By Shani Raja
July 21 (Bloomberg) -- Marc Faber, who told investors to bail out of U.S. stocks before 1987's so-called Black Monday crash, said oil prices may fall to $100 a barrel as demand slows in a global economy at the ``tail end'' of its expansion.
Accelerating inflation and rising interest rates worldwide are likely to dent the value of commodities including oil, said Faber, who publishes the Gloom, Boom & Doom Report, at an investment forum in Sydney today. Real-estate in India and Cambodia were among his favored Asian investments, he said.
``Global liquidity is under some relative tightening, and that is unfavorable for all asset classes,'' said Faber, 62. There will be ``sharp corrections'' in commodities prices.

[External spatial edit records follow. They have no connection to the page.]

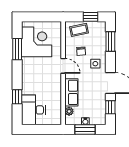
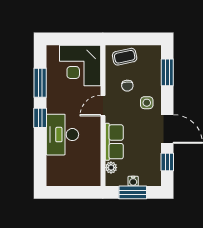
window: (90, 17) -> (140, 39), removed
corner desk: (37, 42) -> (80, 66), moved, turned 180
door: (63, 66) -> (103, 106), swing flipped
window: (17, 97) -> (40, 118), moved
desk: (33, 110) -> (62, 135), moved

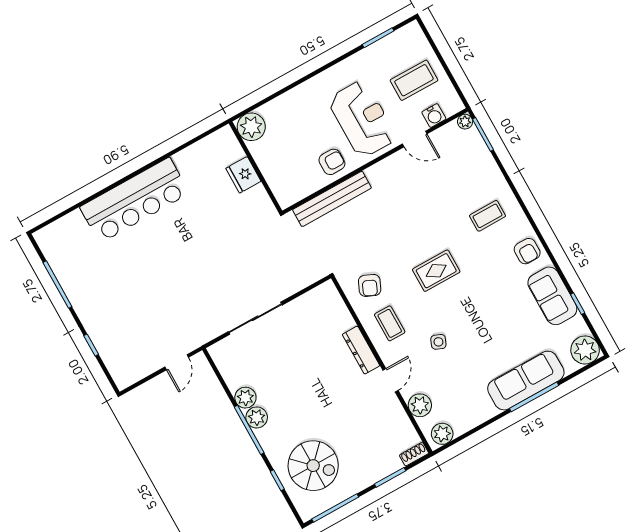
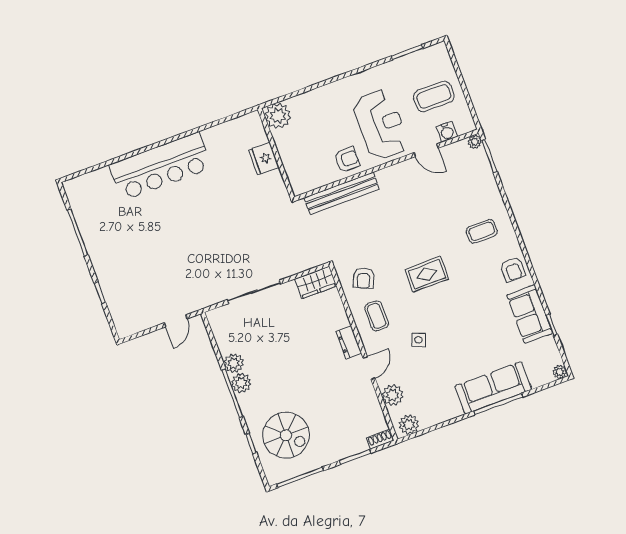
wardrobe: (319, 298) -> (316, 282), added
dresser: (361, 350) -> (349, 342), width x0.70
plant: (585, 350) -> (560, 372), width x0.53, depth x0.53

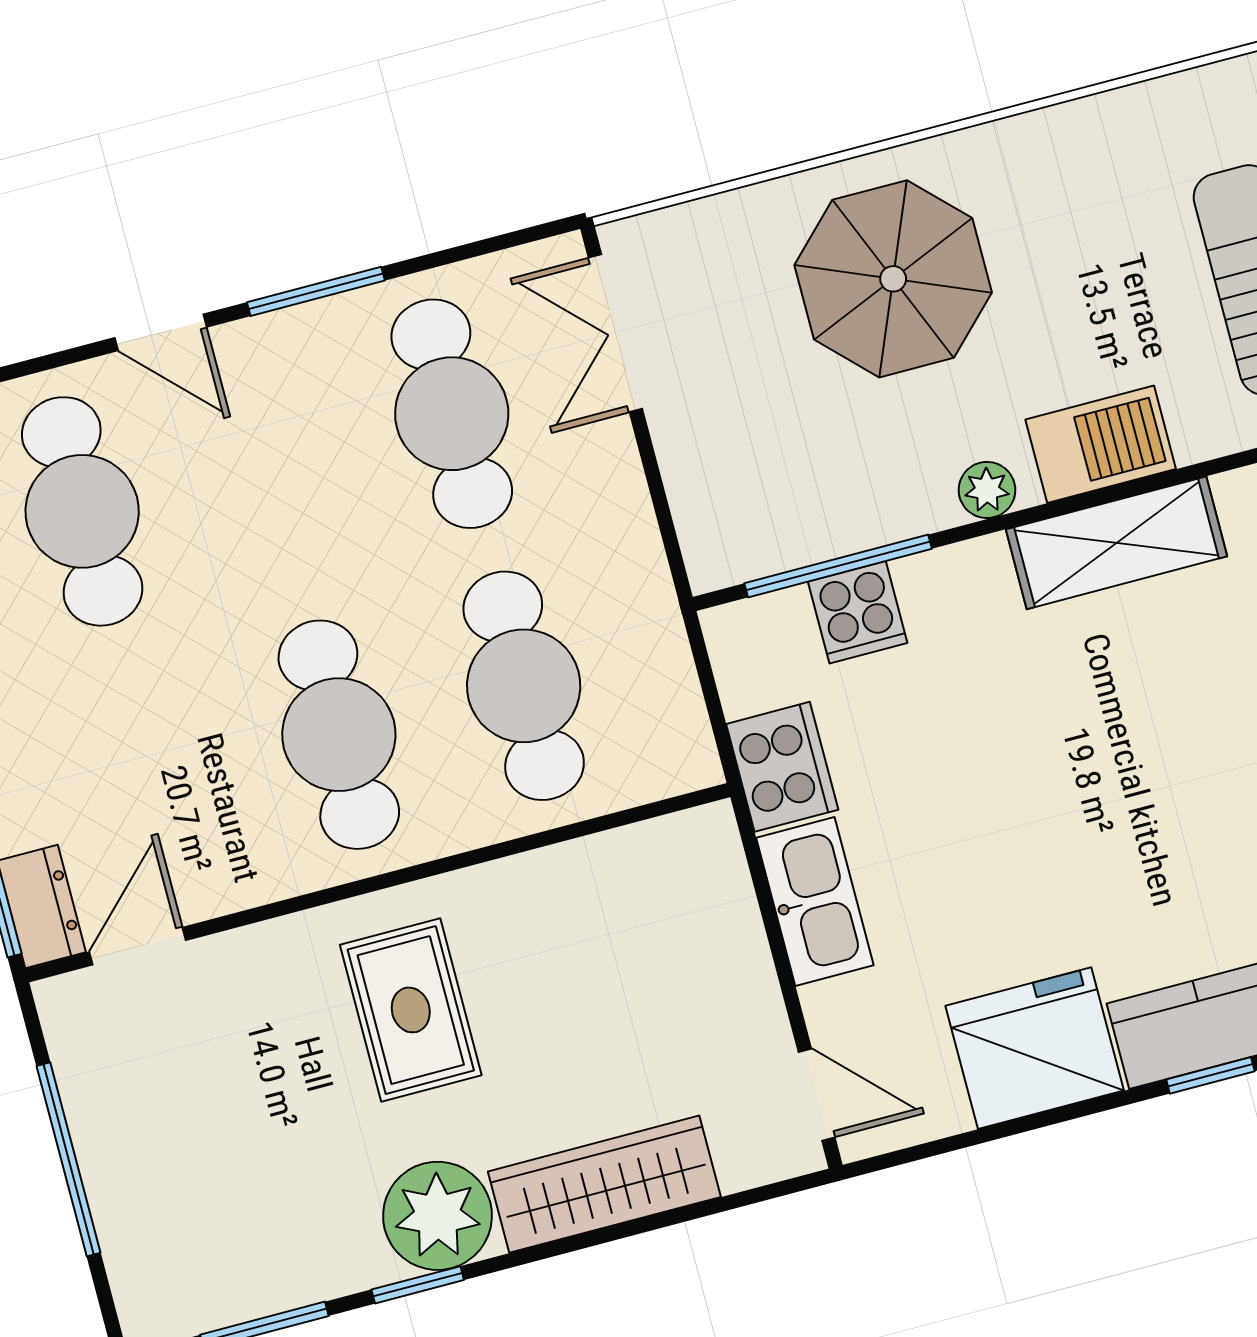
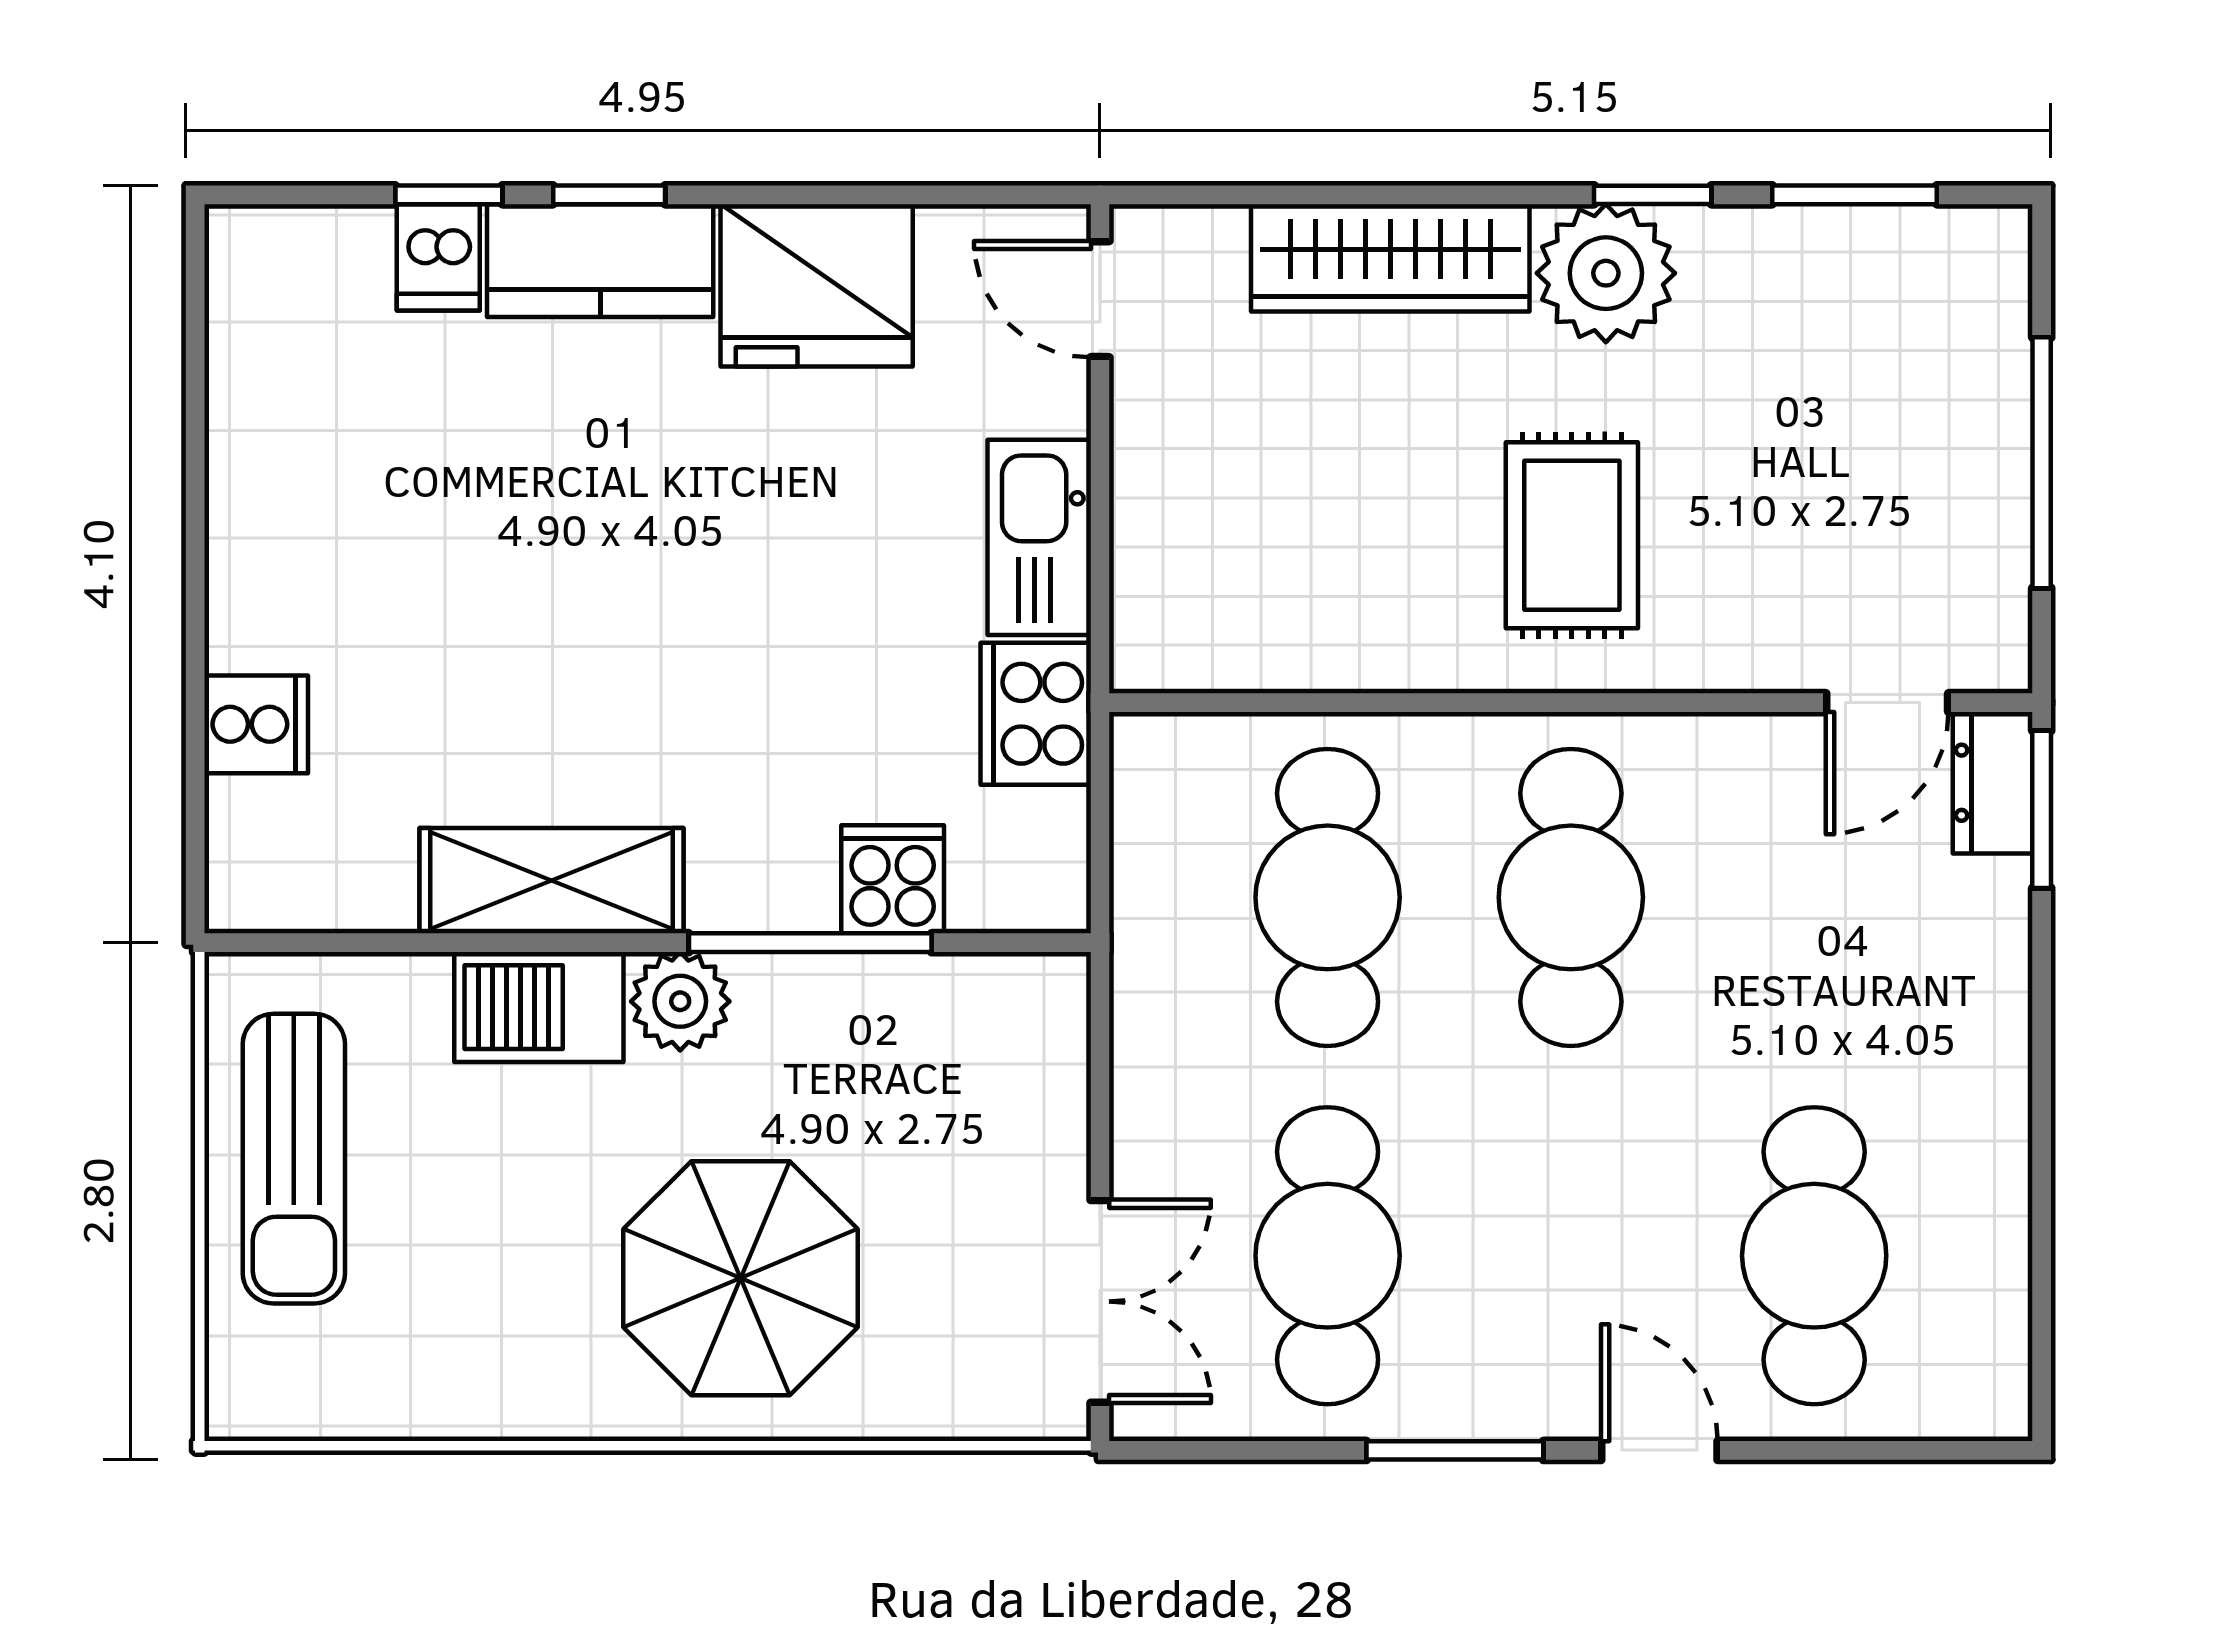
plant: (987, 490) -> (680, 1001), width x1.38, depth x1.38
window: (838, 566) -> (810, 943), moved

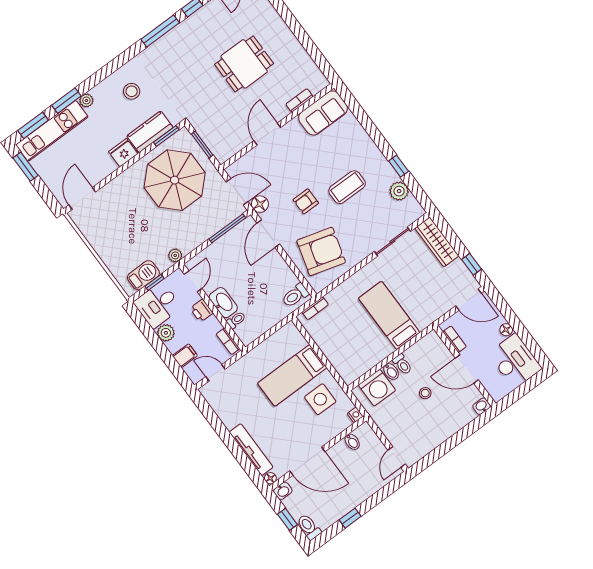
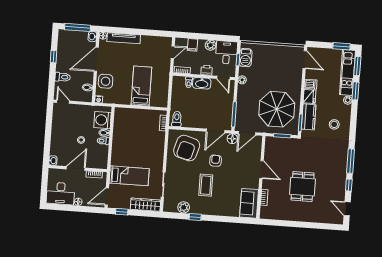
dishwasher: (107, 165) -> (311, 84), added
door: (268, 234) -> (216, 131), swing flipped
bed: (389, 315) -> (129, 176), moved
side table: (320, 399) -> (106, 81), moved
window: (287, 519) -> (78, 27), width x2.17
toilet: (309, 527) -> (63, 77), moved

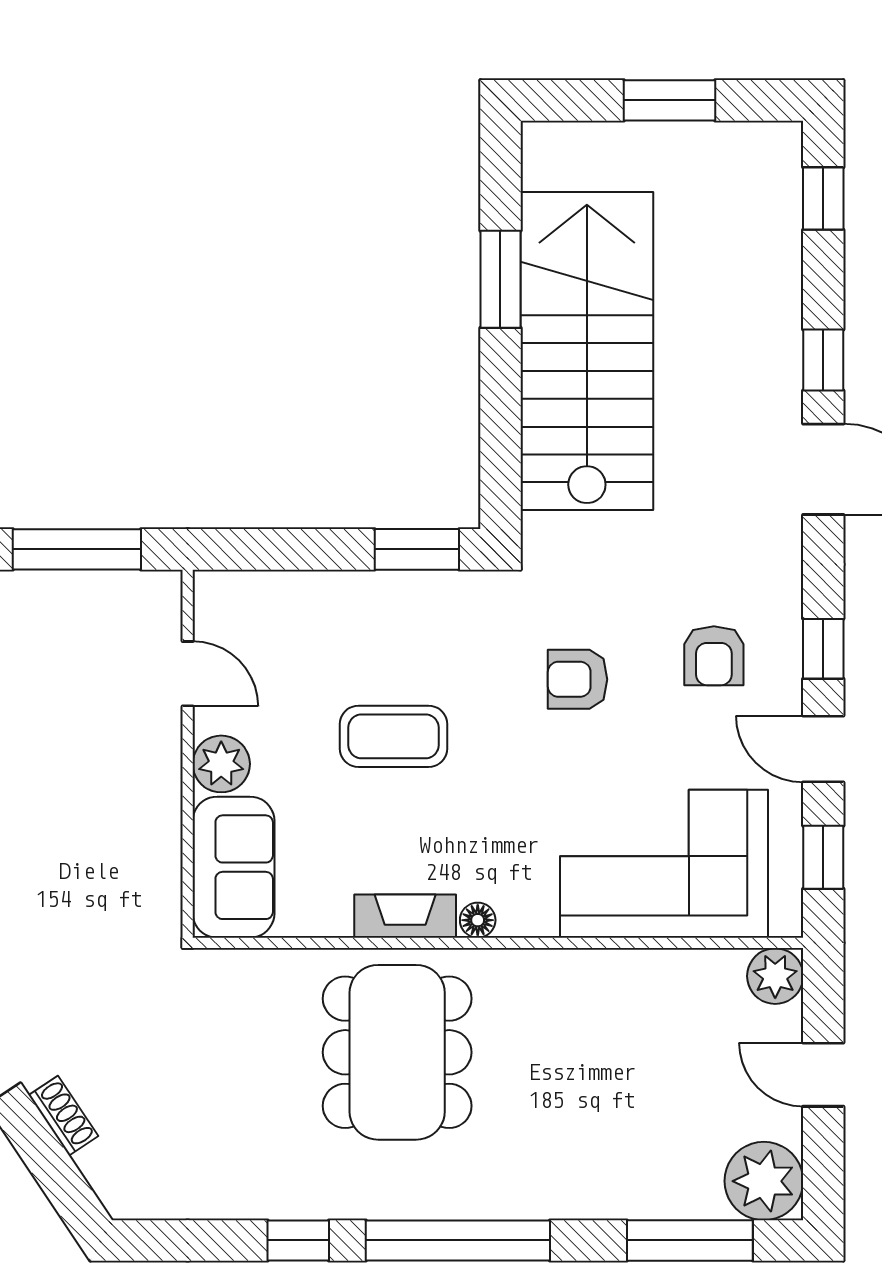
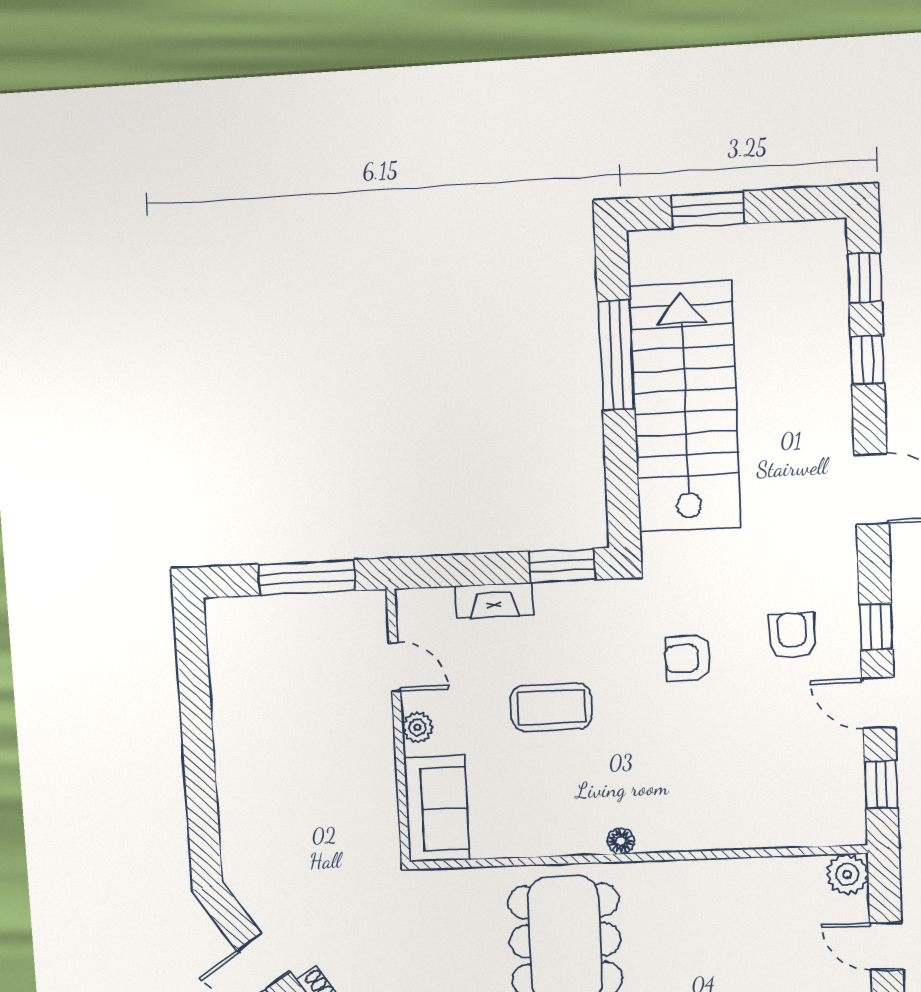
window: (670, 100) -> (708, 210), moved
window: (500, 279) -> (616, 355), width x1.44
window: (823, 360) -> (867, 360), moved
armchair: (714, 656) -> (792, 636), turned 180
plant: (221, 764) -> (417, 727), width x0.73, depth x0.73
corner sofa: (664, 864) -> (760, 794), removed
fireplace: (405, 916) -> (494, 600), moved, turned 180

Central banks from Vietnam and Russia to Brazil are raising rates as inflation replaces the global credit crunch as their biggest concern. The World Bank said last month that global economic growth will probably slow to 2.7 percent this year from 3.7 percent in 2007, amid spiraling food and fuel costs and mounting losses tied to credit-market investments.
``What you've had since 2001 is a global synchronized boom,'' Faber said. ``In the history of capitalism this is most unusual. When it comes to an end it should affect all countries.''
Stocks worldwide have tumbled this year, erasing almost $12 trillion in value, as financial institutions piled up $447.6 billion in credit-related losses, and investors braced themselves for a U.S. economic recession.
Bull Market
The U.S. went into recession last October and current statistics are hiding its ``severity,'' Faber said in a July 1 interview with Bloomberg Television. Growth in the world's largest economy faces ``significant downside risks,'' Federal Reserve Chairman Ben S. Bernanke said July 15.
Those comments contributed to crude oil in New York falling more than a tenth from its record high of $147.27 on July 11. Oil has still gained 72 percent in the past year. Arjun N. Murti, a Goldman Sachs Group Inc. analyst, in May predicted that crude may rise as high as $200 a barrel within two years.
``When you have volatility, any market can drop 50 percent and still be in a bull market,'' said Faber, who told today's forum that he prefers holding physical commodities rather than shares or futures.
Corn, soybeans and wheat have surged to records this year, amid rising incomes in emerging markets. Macquarie Group Ltd., Australia's biggest investment bank, said on July 10 global demand for food will continue to drive a rally in soft commodities.